Allgemeine Geschäftsbedingungen
§ 1 Geltungsbereich
Diese Allgemeinen Geschäftsbedingungen gelten für alle Verträge zwischen der Metall-Montagen GbR (nachfolgend „Auftragnehmer“) und ihren gewerblichen Kunden (nachfolgend „Auftraggeber“) über die Erbringung von Metallbau-, Montage- und Fertigungsleistungen. Abweichende Bedingungen des Auftraggebers erkennt der Auftragnehmer nicht an, es sei denn, ihrer Geltung wird ausdrücklich schriftlich zugestimmt.
§ 2 Vertragsschluss
Angebote sind freibleibend. Der Vertrag kommt durch schriftliche Auftragsbestätigung des Auftragnehmers oder durch Beginn der Leistungsausführung zustande. Mündliche Nebenabreden bedürfen der schriftlichen Bestätigung.
§ 3 Preise und Zahlungsbedingungen
Die Vergütung richtet sich nach der jeweiligen Auftragsbestätigung. Alle Preise verstehen sich zzgl. der gesetzlichen Mehrwertsteuer. Rechnungen sind innerhalb von 14 Tagen nach Zugang ohne Abzug zur Zahlung fällig, sofern nichts anderes vereinbart ist. Bei Zahlungsverzug werden Verzugszinsen in Höhe von 9 Prozentpunkten über dem jeweiligen Basiszinssatz berechnet.
§ 4 Lieferung und Leistungszeit
Liefer- und Leistungsfristen sind nur verbindlich, wenn sie ausdrücklich als verbindlich vereinbart wurden. Teilleistungen sind zulässig. Höhere Gewalt, Arbeitskampf, behördliche Maßnahmen und vergleichbare unvorhersehbare Ereignisse befreien den Auftragnehmer für die Dauer ihrer Auswirkungen von der Leistungspflicht.
§ 5 Gefahrübergang
Bei Werkleistungen geht die Gefahr mit der Abnahme auf den Auftraggeber über. Wird die Abnahme durch den Auftraggeber unberechtigt verzögert, geht die Gefahr mit Meldung der Abnahmebereitschaft über.
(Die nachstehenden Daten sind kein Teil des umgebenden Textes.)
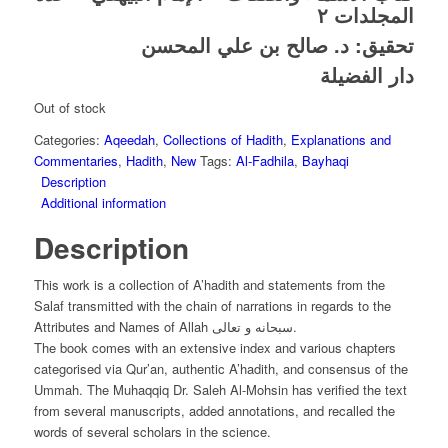
المجلدات ٢
د. صالح بن علي المحسن
تحقيق:
دار الفضيلة
Out of stock
Categories:
Aqeedah
,
Collections of Hadith
,
Explanations and
Commentaries
,
Hadith
,
New
Tags:
Al-Fadhila
,
Bayhaqi
Description
Additional information
Description
This work is a collection of A’hadith and statements from the
Salaf transmitted with the chain of narrations in regards to the
Attributes and Names of Allah سبحانه و تعالى.
The book comes with an extensive index and various chapters
categorised via Qur’an, authentic A’hadith, and consensus of the
Ummah. The Muhaqqiq Dr. Saleh Al-Mohsin has verified the text
from several manuscripts, added annotations, and recalled the
words of several scholars in the science.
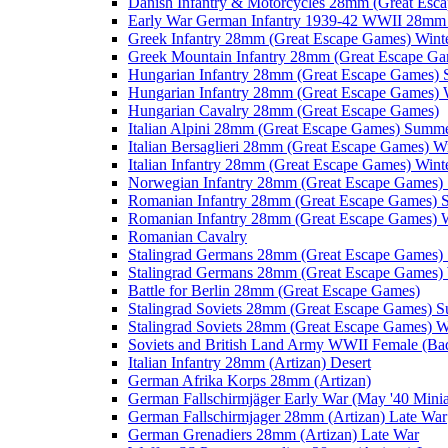
Danish Infantry & Motorcycles 28mm (Great Esc
Early War German Infantry 1939-42 WWII 28mm 
Greek Infantry 28mm (Great Escape Games) Wint
Greek Mountain Infantry 28mm (Great Escape Ga
Hungarian Infantry 28mm (Great Escape Games)
Hungarian Infantry 28mm (Great Escape Games) 
Hungarian Cavalry 28mm (Great Escape Games)
Italian Alpini 28mm (Great Escape Games) Summ
Italian Bersaglieri 28mm (Great Escape Games) W
Italian Infantry 28mm (Great Escape Games) Wint
Norwegian Infantry 28mm (Great Escape Games
Romanian Infantry 28mm (Great Escape Games)
Romanian Infantry 28mm (Great Escape Games) W
Romanian Cavalry
Stalingrad Germans 28mm (Great Escape Games
Stalingrad Germans 28mm (Great Escape Games) 
Battle for Berlin 28mm (Great Escape Games)
Stalingrad Soviets 28mm (Great Escape Games) 
Stalingrad Soviets 28mm (Great Escape Games) W
Soviets and British Land Army WWII Female (B
Italian Infantry 28mm (Artizan) Desert
German Afrika Korps 28mm (Artizan)
German Fallschirmjäger Early War (May '40 Minia
German Fallschirmjager 28mm (Artizan) Late War
German Grenadiers 28mm (Artizan) Late War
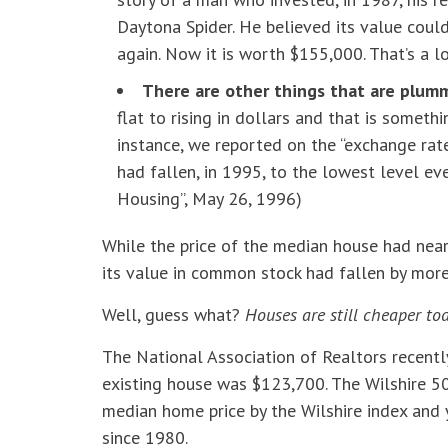
Daytona Spider. He believed its value coul
again. Now it is worth $155,000. That’s a 
There are other things that are plumm
flat to rising in dollars and that is someth
instance, we reported on the “exchange ra
had fallen, in 1995, to the lowest level ev
Housing”, May 26, 1996)
While the price of the median house had nea
its value in common stock had fallen by more
Well, guess what?
Houses are still cheaper to
The National Association of Realtors recentl
existing house was $123,700. The Wilshire 50
median home price by the Wilshire index and y
since 1980.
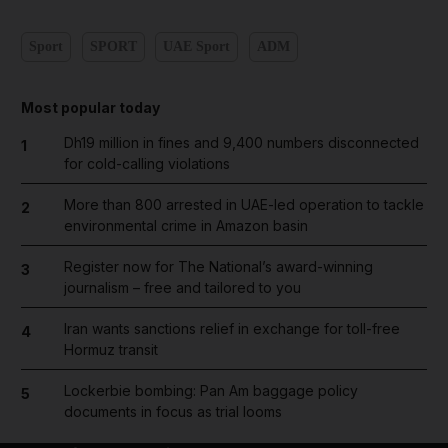
Sport
SPORT
UAE Sport
ADM
Most popular today
Dh19 million in fines and 9,400 numbers disconnected
1
for cold-calling violations
More than 800 arrested in UAE-led operation to tackle
2
environmental crime in Amazon basin
Register now for The National’s award-winning
3
journalism – free and tailored to you
Iran wants sanctions relief in exchange for toll-free
4
Hormuz transit
Lockerbie bombing: Pan Am baggage policy
5
documents in focus as trial looms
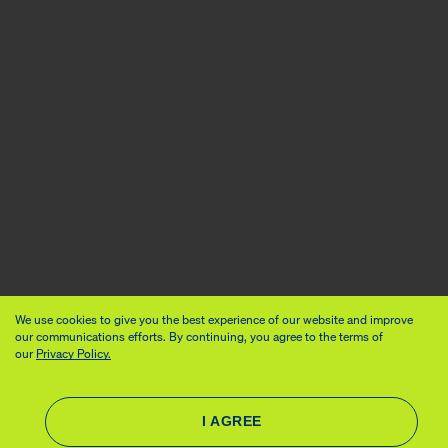
We use cookies to give you the best experience of our website and improve
our communications efforts. By continuing, you agree to the terms of
our
Privacy Policy.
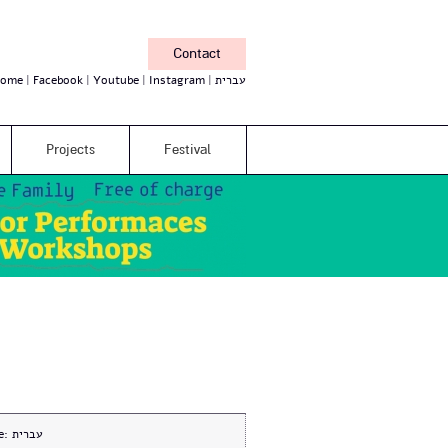
Contact
ome
Facebook
Youtube
Instagram
עברית
Projects
Festival
e:
עברית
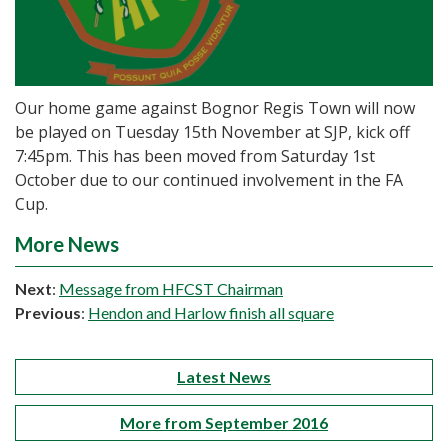
Our home game against Bognor Regis Town will now
be played on Tuesday 15th November at SJP, kick off
7:45pm. This has been moved from Saturday 1st
October due to our continued involvement in the FA
Cup.
More News
Next
:
Message from HFCST Chairman
Previous
:
Hendon and Harlow finish all square
Latest News
More from September 2016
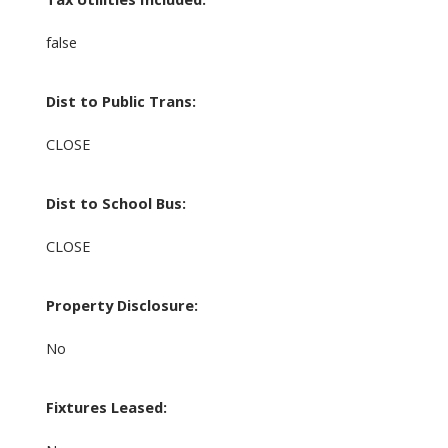
false
Dist to Public Trans:
CLOSE
Dist to School Bus:
CLOSE
Property Disclosure:
No
Fixtures Leased:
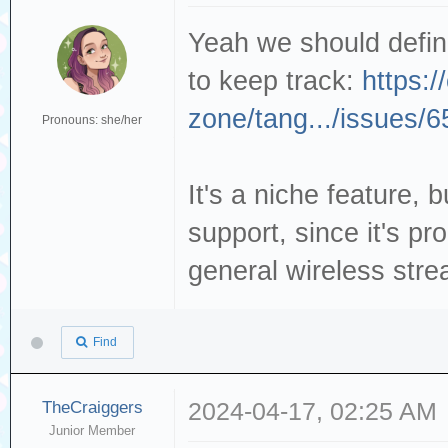
Yeah we should definit
to keep track:
https:/
zone/tang.../issues/6
Pronouns: she/her
It's a niche feature, bu
support, since it's pr
general wireless stre
Find
TheCraiggers
2024-04-17, 02:25 AM
Junior Member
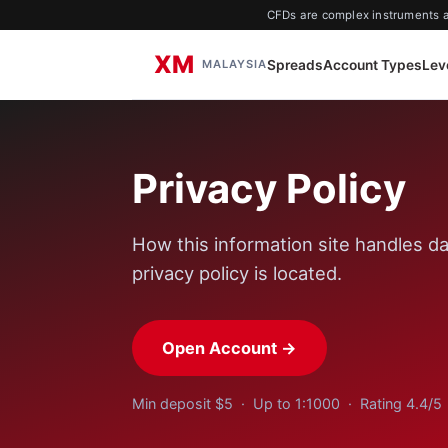
CFDs are complex instruments an
XM
Spreads
Account Types
Lev
MALAYSIA
Privacy Policy
How this information site handles da
privacy policy is located.
Open Account →
Min deposit $5 · Up to 1:1000 · Rating 4.4/5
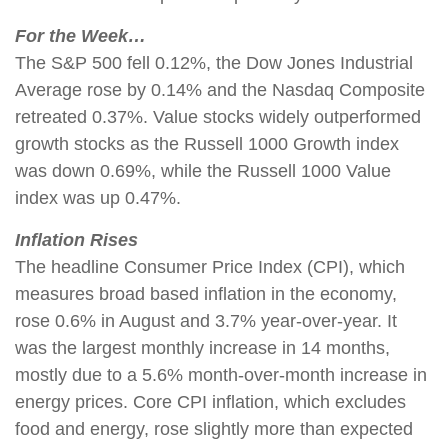
For the Week…
The S&P 500 fell 0.12%, the Dow Jones Industrial
Average rose by 0.14% and the Nasdaq Composite
retreated 0.37%. Value stocks widely outperformed
growth stocks as the Russell 1000 Growth index
was down 0.69%, while the Russell 1000 Value
index was up 0.47%.
Inflation Rises
The headline Consumer Price Index (CPI), which
measures broad based inflation in the economy,
rose 0.6% in August and 3.7% year-over-year. It
was the largest monthly increase in 14 months,
mostly due to a 5.6% month-over-month increase in
energy prices. Core CPI inflation, which excludes
food and energy, rose slightly more than expected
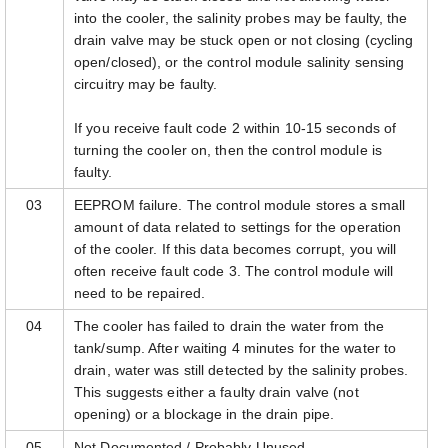
into the cooler, the salinity probes may be faulty, the
drain valve may be stuck open or not closing (cycling
open/closed), or the control module salinity sensing
circuitry may be faulty.
If you receive fault code 2 within 10-15 seconds of
turning the cooler on, then the control module is
faulty.
03
EEPROM failure. The control module stores a small
amount of data related to settings for the operation
of the cooler. If this data becomes corrupt, you will
often receive fault code 3. The control module will
need to be repaired.
04
The cooler has failed to drain the water from the
tank/sump. After waiting 4 minutes for the water to
drain, water was still detected by the salinity probes.
This suggests either a faulty drain valve (not
opening) or a blockage in the drain pipe.
05
Not Documented / Probably Unused.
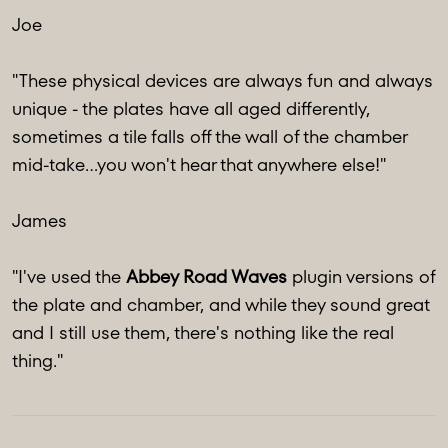
Joe
"These physical devices are always fun and always
unique - the plates have all aged differently,
sometimes a tile falls off the wall of the chamber
mid-take...you won't hear that anywhere else!"
James
"I've used the
Abbey Road Waves
plugin versions of
the plate and chamber, and while they sound great
and I still use them, there's nothing like the real
thing."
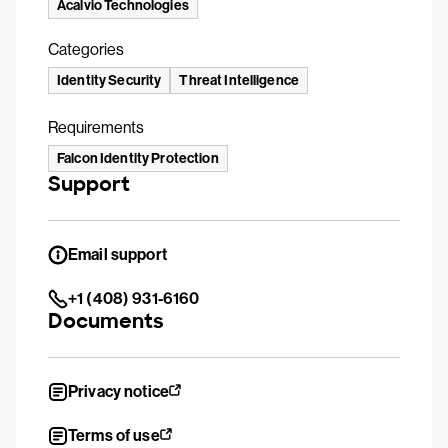
Acalvio Technologies
Categories
Identity Security
Threat Intelligence
Requirements
Falcon Identity Protection
Support
Email support
+1 (408) 931-6160
Documents
Privacy notice
Terms of use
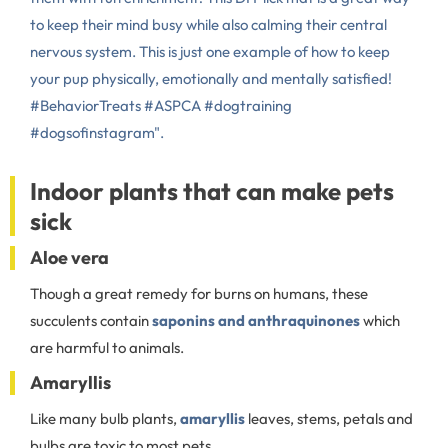
to keep their mind busy while also calming their central
nervous system. This is just one example of how to keep
your pup physically, emotionally and mentally satisfied!
#BehaviorTreats #ASPCA #dogtraining
#dogsofinstagram".
Indoor plants that can make pets
sick
Aloe vera
Though a great remedy for burns on humans, these
succulents contain
saponins and anthraquinones
which
are harmful to animals.
Amaryllis
Like many bulb plants,
amaryllis
leaves, stems, petals and
bulbs are toxic to most pets.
§ 6 Mitwirkung des Auftraggebers
Der Auftraggeber stellt alle für die Leistungserbringung erforderlichen Informationen, Unterlagen und Zugänge rechtzeitig zur Verfügung. Verzögerungen, die aus einer verspäteten Mitwirkung resultieren, gehen nicht zu Lasten des Auftragnehmers.
§ 7 Gewährleistung
Für Mängel haftet der Auftragnehmer nach Maßgabe der gesetzlichen Bestimmungen. Die Gewährleistungsfrist beträgt 12 Monate ab Abnahme, bei Bauleistungen gemäß § 634a BGB 5 Jahre. Offensichtliche Mängel sind innerhalb von 7 Tagen nach Abnahme schriftlich anzuzeigen.
§ 8 Haftung
Der Auftragnehmer haftet für Vorsatz und grobe Fahrlässigkeit nach den gesetzlichen Bestimmungen. Für leichte Fahrlässigkeit haftet er nur bei Verletzung wesentlicher Vertragspflichten (Kardinalpflichten); in diesem Fall ist die Haftung auf den vertragstypischen, vorhersehbaren Schaden begrenzt.
§ 9 Eigentumsvorbehalt
Beigestellte Materialien und Halbfabrikate bleiben bis zur vollständigen Bezahlung Eigentum des Auftragnehmers. Eine Verpfändung oder Sicherungsübereignung durch den Auftraggeber ist unzulässig.
§ 10 Geheimhaltung
Beide Parteien verpflichten sich, alle im Rahmen der Zusammenarbeit erlangten vertraulichen Informationen geheim zu halten und Dritten nicht zugänglich zu machen.
§ 11 Gerichtsstand und anwendbares Recht
Es gilt das Recht der Bundesrepublik Deutschland unter Ausschluss des UN-Kaufrechts. Gerichtsstand für alle Streitigkeiten aus oder im Zusammenhang mit dem Vertragsverhältnis ist der Sitz des Auftragnehmers, sofern der Auftraggeber Kaufmann, juristische Person des öffentlichen Rechts oder öffentlich-rechtliches Sondervermögen ist.
§ 12 Salvatorische Klausel
Sollte eine Bestimmung dieser AGB unwirksam sein oder werden, bleibt die Wirksamkeit der übrigen Bestimmungen hiervon unberührt. An die Stelle der unwirksamen Bestimmung tritt eine Regelung, die dem wirtschaftlichen Zweck der unwirksamen Bestimmung am nächsten kommt.